Collins had no idea how close he was to the Earth’s surface because he was in the middle of a cloud and couldn’t see out of it. He also did not know if he was over a mountain range, which would mean he had even less time to eject. Collins closed his visor and grabbed the ejection ring that was positioned between his legs. He pushed his head firmly against the headrest and pulled. This kind of radical ejection from a prized top secret aircraft is not easy to forget, and Collins recalls dramatic details. “The canopy of the aircraft flew off and disappeared but I was still upside down, with the aircraft on top of me,” he explains. “Having pulled the D-ring, my boot stirrups snapped back. The explosive system in the seat rocket engaged, shooting me downward and away from the aircraft.” First Collins separated from the Oxcart. Next he separated from his seat. After that, he was a body falling through the air until a small parachute called a drogue snapped open, slowing his body down. In his long history of flying airplanes, this was the first time Collins had ever had to bail out. Falling to Earth, he tried to get a sense of what state he might be over. Was he in Nevada or Utah? The ground below him appeared to be high-desert terrain, low hills but no mountains that he could see. He was still too high up to discern if there were roads. As he floated down, in the distance he spotted the heavy black aircraft tumbling through the air until it disappeared from sight. “I remember seeing a large, black column of smoke rise up from the desert floor and thinking, That’s my airplane.” Only now there was nothing left of it but an incinerated hunk of titanium smoldering on the ground. Fate was a hunter, all right.
Suddenly, Collins felt his parachute break away and he began to free-fall once again. Had his luck run out? he wondered. Was today the day he was going to die? But then, as suddenly as the one parachute had broken away, he felt another tug at his shoulders, and a second parachute blossomed above him. This one was more than twice the size of the drogue. He began to float gently toward Earth. Collins hadn’t been told that the A-12 Oxcart ejection system had two separate parachutes. The first parachute, or drogue, was small enough to slow the pilot down and get him to an altitude of fifteen thousand feet. Then the drogue chute would jettison away in advance of the main parachute deploying. This large, thirty-five-foot-diameter landing aid was the one most pilots were familiar with.

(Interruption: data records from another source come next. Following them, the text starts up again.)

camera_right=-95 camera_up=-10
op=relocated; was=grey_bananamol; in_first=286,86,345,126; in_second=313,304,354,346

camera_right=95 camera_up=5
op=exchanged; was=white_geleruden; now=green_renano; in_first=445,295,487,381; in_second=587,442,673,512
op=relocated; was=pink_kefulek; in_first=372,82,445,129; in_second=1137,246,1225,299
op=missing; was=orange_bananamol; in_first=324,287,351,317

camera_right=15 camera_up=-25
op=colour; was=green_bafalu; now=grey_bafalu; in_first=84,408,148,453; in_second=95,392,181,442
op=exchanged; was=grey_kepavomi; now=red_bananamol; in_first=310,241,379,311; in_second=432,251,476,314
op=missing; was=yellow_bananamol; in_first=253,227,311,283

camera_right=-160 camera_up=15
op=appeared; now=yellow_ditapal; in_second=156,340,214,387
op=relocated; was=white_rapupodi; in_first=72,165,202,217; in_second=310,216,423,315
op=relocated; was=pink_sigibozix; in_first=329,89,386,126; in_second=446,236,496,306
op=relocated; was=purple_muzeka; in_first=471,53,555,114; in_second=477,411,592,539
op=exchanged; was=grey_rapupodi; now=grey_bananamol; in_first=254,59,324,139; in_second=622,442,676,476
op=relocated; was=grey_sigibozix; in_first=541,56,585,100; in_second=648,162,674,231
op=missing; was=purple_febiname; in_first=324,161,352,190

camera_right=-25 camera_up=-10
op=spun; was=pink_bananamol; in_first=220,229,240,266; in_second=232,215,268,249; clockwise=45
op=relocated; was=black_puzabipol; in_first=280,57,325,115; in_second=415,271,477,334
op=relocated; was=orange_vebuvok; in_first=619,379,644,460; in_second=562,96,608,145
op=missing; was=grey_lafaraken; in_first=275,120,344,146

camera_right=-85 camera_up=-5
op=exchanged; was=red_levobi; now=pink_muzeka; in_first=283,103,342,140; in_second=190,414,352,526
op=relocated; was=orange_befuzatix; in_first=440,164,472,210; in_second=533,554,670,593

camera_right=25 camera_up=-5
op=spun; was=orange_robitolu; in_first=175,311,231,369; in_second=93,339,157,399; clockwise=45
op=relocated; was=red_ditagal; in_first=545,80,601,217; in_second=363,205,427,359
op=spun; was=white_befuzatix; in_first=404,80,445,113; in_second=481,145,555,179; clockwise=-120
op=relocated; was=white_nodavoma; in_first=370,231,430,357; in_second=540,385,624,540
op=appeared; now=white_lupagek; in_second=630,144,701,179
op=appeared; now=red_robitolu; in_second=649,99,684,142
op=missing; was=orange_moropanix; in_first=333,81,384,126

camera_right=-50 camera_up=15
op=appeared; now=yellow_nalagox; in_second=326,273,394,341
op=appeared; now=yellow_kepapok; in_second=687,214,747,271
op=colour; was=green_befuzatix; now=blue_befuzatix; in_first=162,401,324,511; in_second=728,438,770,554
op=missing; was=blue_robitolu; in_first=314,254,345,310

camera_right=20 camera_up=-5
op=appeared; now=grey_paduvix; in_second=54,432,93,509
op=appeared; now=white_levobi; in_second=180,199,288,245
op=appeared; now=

With the ground below him quickly getting closer, Collins could see roads and sagebrush. He wondered how long it might take for anyone to locate him. When fellow pilot Jack Weeks had left him, just minutes before the crash, everything on Collins’s aircraft had seemed fine, but because of secrecy protocols, Collins had not made radio contact with the command post before he bailed out. He could see that he was most likely somewhere north of the Salt Lake salt flats. Collins tucked his legs up and assumed the landing position. When he hit the ground, he rolled. His mind went through the checklist of what to do next.